Morris also took a swipe at MSPs for blocking his bid to change the law after only one minute of debate.

He said: “The committee's response to the petitions I have sent are conspicuously brief”. He suggested closure of the petition on the basis that the Scottish Law Commission undertook a report on this issue in 2007 was unfair.

He said: “Ten years may not seem a very long time, but a lot has happened since then, such as same sex marriage. Just because the politicians on the committee agreed to close the petition without even a debate of the issue doesn't affect the rights or wrongs of the issue.

“Scotland seems to be breaching people's human rights when it jails them for adult consensual incest. If you are going to jail people for having a risk of creating children with birth defects, which is essentially the basis of eugenics which was practiced by the USA and the Nazis and already banned, then you need to make it apply to everyone with a higher than average risk of having children with birth defects, such as cigarette smokers, alcohol drinkers, women and men over 35-years-old, people with existing genetic defects, people who work with toxic chemicals and radioactive substances.

“Why not jail those with Downs Syndrome and those who have sexually-transmitted diseases that can harm the unborn child?”

The law on incest, the Criminal Law (Consolidation) (Scotland) Act of 1995, forbids men and women who are blood relatives from having sexual intercourse. This includes siblings, parents, grandparents, aunts and uncles and nieces and nephews.

To avoid a conviction the defendant must prove they did not know they were related, did not consent to have sexual intercourse, or were married outside Scotland.

A Scottish Law Commission report on the issue in 2007 concluded that the majority view was for retaining the offence and the current definition. MSPs used the report as a reason for dismissing Morris’s petition last week.

Similar petitions from Morris were dismissed by the committee in January and September 2016.

He was the only person to have signed the latest petition, which called on MSPs “to urge the Scottish Government to decriminalise incest between persons of legal age of consent, and grant people in adult consensual incestuous relationships the same right to marry as all other consenting adults”.

Morris said he was disappointed that his bid was blocked but plans to submit another petition. “Perhaps Santa will bring me a better present next year,” he added.

Conservative MSP Brian Whittle, who sits on the petitions committee, said: “I’ve heard it twice and do not feel the need to give it any more thought than was given at committee.”

Deputy convenor of the committee, SNP MSP Angus MacDonald, described Morris’s petition as “vexatious”. SNP MSP Rona Mackay, who also sits on the committee, added: “I don't see any merit in it whatsoever.”

There are no restrictions on who can submit a petition to the Scottish Parliament and only one signature is required before it can go in front of MSPs.

Rona Mackay explained: “Anyone from outside Scotland can raise an issue as long as it relates to matters within the Scottish Parliament's responsibility, in this case, the justice system.”

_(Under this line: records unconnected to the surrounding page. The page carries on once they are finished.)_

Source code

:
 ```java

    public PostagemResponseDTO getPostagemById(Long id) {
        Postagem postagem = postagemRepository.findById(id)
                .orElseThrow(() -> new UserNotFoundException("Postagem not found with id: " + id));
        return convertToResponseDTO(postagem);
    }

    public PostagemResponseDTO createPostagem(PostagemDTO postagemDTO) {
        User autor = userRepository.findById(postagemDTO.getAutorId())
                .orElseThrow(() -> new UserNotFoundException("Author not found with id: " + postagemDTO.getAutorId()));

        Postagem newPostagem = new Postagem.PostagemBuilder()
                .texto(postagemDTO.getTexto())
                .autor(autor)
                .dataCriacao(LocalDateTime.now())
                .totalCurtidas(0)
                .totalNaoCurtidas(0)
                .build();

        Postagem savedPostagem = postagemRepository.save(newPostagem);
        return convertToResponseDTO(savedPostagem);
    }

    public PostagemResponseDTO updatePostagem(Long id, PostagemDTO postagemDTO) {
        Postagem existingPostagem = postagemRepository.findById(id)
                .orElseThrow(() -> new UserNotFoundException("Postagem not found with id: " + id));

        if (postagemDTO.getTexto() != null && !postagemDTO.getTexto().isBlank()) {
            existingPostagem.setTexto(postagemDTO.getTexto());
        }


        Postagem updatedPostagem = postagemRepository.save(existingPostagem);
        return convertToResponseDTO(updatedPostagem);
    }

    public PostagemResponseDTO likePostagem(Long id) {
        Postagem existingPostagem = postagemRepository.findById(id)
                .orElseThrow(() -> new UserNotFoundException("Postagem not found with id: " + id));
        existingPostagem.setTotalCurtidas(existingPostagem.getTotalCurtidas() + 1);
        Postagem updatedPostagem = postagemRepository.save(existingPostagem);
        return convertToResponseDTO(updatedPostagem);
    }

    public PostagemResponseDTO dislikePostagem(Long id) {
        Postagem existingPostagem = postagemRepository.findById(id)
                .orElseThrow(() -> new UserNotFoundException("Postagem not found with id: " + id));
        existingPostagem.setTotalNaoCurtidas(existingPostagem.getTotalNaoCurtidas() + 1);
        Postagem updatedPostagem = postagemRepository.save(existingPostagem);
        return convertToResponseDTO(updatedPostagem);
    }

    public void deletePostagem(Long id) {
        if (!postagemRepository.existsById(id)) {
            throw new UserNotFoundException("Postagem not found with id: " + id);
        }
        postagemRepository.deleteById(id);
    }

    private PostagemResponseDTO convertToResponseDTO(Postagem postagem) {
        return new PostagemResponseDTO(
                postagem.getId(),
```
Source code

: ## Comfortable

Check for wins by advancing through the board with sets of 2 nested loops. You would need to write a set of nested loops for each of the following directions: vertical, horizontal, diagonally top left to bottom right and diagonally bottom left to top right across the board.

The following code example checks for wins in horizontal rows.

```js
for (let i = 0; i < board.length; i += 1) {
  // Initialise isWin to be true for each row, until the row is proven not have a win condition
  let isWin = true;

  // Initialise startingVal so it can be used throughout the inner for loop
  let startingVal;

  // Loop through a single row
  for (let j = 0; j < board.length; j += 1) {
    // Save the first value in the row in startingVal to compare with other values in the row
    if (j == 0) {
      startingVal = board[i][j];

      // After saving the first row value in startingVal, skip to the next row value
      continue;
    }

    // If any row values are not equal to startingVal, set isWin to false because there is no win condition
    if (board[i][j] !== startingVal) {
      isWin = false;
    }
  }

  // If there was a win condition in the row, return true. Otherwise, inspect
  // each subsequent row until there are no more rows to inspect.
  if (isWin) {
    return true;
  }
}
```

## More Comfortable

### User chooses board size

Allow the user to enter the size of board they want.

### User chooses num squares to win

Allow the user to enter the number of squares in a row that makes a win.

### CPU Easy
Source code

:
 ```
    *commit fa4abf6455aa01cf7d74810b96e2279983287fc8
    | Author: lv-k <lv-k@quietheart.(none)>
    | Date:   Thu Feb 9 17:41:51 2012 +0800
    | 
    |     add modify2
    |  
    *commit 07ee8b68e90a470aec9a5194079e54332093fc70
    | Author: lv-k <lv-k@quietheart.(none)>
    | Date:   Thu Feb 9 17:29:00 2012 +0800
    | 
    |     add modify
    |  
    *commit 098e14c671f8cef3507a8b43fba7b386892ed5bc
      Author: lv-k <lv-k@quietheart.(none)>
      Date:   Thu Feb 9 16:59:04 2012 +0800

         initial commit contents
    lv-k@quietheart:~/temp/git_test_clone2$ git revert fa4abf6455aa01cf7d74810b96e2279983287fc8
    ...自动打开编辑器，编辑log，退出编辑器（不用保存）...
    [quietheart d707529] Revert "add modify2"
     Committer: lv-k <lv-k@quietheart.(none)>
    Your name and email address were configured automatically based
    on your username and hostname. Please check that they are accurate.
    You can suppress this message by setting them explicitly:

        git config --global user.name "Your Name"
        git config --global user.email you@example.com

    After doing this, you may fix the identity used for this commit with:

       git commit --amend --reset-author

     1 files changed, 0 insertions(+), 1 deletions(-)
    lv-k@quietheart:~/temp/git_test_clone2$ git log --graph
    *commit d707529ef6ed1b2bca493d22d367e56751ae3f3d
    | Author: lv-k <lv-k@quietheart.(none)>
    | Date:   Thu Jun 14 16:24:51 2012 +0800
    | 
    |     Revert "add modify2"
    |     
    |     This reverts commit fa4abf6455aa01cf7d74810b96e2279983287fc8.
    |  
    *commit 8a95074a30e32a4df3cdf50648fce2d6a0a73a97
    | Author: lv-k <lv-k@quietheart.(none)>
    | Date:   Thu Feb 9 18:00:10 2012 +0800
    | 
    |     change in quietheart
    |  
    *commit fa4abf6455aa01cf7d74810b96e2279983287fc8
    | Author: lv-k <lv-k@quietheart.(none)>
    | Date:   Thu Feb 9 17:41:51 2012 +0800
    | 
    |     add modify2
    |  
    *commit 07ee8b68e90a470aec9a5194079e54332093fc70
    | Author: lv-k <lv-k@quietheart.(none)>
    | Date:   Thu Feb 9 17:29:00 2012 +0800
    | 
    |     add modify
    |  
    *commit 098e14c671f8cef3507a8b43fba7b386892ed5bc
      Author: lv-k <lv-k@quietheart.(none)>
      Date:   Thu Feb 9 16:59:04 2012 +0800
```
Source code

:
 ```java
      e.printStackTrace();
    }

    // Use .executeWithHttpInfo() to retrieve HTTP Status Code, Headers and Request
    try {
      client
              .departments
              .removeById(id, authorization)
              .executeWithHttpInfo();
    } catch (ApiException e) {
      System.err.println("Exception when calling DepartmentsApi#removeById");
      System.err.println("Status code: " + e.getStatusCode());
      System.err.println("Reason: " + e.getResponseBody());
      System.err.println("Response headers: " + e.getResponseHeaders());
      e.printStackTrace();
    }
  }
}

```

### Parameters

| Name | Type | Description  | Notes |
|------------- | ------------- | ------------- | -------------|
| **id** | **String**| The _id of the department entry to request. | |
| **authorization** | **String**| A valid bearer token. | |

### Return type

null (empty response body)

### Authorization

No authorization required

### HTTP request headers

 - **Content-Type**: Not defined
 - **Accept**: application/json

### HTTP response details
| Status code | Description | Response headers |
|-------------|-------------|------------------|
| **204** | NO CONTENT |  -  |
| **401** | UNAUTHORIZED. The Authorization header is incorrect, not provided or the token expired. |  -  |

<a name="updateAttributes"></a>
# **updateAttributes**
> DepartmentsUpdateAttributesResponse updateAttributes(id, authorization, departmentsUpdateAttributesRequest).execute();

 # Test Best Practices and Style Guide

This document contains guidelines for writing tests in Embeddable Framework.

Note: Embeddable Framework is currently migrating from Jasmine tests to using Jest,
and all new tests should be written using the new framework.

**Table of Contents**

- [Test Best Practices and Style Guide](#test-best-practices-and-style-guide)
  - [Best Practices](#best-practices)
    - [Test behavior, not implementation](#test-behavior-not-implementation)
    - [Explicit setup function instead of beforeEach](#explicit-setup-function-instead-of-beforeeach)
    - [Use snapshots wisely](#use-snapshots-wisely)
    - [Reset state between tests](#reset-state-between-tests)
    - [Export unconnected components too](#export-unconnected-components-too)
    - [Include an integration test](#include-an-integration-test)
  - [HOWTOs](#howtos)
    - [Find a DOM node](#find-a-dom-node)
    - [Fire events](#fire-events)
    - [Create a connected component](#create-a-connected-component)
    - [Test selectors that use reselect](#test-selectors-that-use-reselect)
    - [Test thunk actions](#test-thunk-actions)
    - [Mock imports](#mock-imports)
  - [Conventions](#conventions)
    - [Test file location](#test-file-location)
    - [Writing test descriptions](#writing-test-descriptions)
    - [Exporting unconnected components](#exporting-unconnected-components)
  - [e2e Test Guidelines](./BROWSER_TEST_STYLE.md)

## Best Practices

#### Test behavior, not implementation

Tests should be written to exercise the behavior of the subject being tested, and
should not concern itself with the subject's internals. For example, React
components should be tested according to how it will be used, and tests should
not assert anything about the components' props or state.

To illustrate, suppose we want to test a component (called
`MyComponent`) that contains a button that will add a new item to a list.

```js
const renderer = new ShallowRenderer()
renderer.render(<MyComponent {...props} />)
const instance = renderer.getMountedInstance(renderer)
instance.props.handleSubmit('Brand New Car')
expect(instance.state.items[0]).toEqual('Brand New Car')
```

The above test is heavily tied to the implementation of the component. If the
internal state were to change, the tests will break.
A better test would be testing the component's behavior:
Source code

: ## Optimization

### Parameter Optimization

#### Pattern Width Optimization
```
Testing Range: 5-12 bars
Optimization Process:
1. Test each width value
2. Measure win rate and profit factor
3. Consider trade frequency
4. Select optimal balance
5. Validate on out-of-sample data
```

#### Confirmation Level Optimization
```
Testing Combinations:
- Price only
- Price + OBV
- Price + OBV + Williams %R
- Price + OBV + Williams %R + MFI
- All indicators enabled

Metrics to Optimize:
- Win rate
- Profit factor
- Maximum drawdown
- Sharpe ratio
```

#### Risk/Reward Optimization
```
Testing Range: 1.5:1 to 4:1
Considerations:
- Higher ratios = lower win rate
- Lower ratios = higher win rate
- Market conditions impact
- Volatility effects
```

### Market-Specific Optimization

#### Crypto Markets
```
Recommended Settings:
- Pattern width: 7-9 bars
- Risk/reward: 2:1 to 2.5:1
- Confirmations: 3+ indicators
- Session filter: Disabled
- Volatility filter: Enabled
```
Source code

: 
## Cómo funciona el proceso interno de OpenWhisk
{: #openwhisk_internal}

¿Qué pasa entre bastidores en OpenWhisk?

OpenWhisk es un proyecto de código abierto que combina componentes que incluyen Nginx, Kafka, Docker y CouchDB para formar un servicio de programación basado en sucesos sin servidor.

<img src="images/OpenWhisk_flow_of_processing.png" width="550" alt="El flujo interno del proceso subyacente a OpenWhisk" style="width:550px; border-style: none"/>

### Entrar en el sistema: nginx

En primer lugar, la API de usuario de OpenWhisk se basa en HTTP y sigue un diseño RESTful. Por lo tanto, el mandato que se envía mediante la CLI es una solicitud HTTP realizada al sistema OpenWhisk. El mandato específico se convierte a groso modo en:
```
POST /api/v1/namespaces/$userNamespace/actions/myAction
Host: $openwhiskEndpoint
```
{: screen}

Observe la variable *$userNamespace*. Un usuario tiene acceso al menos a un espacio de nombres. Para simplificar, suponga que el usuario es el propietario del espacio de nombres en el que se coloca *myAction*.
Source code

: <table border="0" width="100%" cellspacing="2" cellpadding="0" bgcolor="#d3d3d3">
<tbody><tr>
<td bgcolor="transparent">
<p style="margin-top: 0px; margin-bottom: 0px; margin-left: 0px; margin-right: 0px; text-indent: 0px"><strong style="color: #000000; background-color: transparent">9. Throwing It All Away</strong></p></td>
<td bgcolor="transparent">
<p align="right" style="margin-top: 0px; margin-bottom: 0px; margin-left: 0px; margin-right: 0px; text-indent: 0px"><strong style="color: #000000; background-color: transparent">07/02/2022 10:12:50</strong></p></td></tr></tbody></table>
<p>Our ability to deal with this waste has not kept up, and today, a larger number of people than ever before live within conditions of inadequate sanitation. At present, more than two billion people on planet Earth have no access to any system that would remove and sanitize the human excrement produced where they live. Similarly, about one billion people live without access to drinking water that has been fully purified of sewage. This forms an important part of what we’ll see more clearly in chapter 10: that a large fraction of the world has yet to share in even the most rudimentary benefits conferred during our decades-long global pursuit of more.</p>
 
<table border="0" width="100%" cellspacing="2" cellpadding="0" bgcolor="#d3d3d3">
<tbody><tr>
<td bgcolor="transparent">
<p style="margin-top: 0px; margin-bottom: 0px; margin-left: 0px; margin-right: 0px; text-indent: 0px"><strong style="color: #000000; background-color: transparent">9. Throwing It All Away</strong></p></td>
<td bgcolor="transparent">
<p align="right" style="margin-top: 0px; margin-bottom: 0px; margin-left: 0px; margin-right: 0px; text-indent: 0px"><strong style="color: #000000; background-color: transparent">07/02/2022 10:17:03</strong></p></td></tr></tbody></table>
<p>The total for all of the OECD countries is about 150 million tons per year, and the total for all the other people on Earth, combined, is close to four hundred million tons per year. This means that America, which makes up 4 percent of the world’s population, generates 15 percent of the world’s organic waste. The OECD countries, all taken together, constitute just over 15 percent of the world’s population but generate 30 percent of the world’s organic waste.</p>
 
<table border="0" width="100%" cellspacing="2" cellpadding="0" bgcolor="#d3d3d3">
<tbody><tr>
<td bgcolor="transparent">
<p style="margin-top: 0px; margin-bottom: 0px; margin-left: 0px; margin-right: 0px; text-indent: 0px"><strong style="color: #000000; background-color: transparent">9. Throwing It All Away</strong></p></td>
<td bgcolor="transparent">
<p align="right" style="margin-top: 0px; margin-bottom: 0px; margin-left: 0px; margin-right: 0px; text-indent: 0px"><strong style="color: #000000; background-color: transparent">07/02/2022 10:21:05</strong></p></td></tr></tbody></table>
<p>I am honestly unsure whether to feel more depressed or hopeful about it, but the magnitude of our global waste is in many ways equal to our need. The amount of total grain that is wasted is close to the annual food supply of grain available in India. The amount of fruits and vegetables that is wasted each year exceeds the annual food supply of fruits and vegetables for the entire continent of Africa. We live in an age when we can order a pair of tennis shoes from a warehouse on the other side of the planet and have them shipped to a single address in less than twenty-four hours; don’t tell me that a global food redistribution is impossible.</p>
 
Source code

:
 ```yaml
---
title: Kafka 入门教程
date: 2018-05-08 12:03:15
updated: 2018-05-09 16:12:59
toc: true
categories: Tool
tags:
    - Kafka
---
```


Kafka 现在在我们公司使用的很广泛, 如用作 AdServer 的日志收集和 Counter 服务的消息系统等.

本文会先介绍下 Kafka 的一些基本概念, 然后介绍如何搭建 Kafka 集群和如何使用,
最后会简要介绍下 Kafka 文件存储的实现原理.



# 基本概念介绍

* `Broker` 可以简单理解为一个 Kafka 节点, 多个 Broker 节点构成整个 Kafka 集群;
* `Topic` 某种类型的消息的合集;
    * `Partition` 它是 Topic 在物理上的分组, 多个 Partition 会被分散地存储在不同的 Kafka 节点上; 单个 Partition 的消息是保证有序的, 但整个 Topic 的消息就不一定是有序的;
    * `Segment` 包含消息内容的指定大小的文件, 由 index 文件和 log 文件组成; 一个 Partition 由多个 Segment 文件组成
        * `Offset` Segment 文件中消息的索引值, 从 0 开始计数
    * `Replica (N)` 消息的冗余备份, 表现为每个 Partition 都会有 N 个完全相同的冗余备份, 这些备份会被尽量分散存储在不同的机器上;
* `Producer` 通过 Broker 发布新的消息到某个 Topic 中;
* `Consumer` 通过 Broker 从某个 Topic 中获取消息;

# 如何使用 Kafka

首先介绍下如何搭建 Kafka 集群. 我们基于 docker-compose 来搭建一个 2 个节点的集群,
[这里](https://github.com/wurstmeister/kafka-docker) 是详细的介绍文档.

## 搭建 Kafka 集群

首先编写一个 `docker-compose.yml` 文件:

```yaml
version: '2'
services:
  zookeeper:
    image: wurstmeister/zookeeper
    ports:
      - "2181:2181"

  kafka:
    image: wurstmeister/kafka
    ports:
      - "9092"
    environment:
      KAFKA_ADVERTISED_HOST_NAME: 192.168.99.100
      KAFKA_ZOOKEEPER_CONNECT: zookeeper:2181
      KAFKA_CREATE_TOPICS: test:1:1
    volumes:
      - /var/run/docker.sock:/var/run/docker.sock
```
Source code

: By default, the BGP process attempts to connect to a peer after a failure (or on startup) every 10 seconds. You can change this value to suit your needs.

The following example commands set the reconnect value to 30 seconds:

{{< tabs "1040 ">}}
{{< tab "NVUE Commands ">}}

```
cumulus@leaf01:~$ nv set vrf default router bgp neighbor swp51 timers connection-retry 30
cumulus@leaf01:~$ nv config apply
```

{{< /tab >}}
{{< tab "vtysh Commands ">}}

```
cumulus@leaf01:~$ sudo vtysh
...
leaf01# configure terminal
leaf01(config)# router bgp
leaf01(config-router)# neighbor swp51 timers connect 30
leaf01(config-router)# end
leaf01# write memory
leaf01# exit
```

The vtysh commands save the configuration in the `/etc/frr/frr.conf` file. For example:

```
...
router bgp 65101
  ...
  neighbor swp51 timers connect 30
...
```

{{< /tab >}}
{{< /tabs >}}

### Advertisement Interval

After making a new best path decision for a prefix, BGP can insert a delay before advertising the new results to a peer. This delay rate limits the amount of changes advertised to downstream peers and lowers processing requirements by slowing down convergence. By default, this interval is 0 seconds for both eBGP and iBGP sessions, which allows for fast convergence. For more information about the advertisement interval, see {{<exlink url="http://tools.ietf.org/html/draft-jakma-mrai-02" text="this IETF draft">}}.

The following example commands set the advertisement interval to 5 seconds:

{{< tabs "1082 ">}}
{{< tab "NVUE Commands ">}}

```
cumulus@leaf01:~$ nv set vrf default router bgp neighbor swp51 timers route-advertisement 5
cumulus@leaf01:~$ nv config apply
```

SNP MSP Angus MacDonald said last week only people who live in Scotland should be permitted to submit petitions.

“It’s something that we have to review,” he said. “The fact that [Morris] doesn’t even live in Scotland begs the question of whether we should even be accepting any petitions from outside the country. It’ll certainly be my intention that the whole procedure will be looked at.”

A Scottish Government spokeswoman said: “The Parliament’s rules do not require that petitioners live in Scotland.”